**Exercise**
From the top of the records below, return each line exactly, ending with the line that contains "جمعية الشباب الرياضي تحتفي بصعود فريقه".

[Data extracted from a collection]
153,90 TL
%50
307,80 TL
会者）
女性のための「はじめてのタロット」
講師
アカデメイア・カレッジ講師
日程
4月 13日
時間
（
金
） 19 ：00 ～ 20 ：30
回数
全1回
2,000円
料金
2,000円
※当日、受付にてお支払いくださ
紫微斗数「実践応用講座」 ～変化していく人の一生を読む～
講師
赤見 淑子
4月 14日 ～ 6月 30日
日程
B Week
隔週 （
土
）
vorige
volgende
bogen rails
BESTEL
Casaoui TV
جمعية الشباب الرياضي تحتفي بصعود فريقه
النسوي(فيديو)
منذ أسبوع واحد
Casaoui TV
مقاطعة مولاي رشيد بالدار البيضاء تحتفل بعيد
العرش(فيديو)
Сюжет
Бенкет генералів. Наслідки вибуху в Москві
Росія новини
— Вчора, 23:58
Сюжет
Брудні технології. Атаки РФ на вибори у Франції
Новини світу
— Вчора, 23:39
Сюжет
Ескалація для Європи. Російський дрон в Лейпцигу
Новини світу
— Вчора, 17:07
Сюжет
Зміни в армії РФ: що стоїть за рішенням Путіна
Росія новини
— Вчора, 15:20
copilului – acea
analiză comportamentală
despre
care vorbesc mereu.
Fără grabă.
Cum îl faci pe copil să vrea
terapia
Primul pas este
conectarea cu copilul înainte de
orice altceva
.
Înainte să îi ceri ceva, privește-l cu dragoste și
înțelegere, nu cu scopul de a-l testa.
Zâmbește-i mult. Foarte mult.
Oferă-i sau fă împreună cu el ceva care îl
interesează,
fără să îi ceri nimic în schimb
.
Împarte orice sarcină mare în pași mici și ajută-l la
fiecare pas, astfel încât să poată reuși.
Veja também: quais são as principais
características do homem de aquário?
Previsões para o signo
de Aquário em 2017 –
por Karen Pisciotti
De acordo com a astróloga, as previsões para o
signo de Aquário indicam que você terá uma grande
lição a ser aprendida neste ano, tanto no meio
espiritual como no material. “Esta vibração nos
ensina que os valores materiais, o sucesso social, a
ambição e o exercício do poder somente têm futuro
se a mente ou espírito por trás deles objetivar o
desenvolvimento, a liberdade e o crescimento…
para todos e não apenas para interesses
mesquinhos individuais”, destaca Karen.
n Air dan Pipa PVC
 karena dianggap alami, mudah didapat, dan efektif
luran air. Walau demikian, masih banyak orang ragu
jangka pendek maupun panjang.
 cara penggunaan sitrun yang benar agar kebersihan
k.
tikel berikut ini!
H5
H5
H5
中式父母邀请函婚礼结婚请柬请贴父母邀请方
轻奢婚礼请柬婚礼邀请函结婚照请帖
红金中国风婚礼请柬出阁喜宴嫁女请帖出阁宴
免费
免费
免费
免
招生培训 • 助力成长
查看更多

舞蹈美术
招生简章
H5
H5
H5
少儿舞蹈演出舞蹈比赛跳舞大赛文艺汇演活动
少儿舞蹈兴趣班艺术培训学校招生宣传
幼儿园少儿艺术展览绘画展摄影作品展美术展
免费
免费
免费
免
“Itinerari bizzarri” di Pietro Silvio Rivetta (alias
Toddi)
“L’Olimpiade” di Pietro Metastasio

**Output of the exercise**
153,90 TL
%50
307,80 TL
会者）
女性のための「はじめてのタロット」
講師
アカデメイア・カレッジ講師
日程
4月 13日
時間
（
金
） 19 ：00 ～ 20 ：30
回数
全1回
2,000円
料金
2,000円
※当日、受付にてお支払いくださ
紫微斗数「実践応用講座」 ～変化していく人の一生を読む～
講師
赤見 淑子
4月 14日 ～ 6月 30日
日程
B Week
隔週 （
土
）
vorige
volgende
bogen rails
BESTEL
Casaoui TV
جمعية الشباب الرياضي تحتفي بصعود فريقه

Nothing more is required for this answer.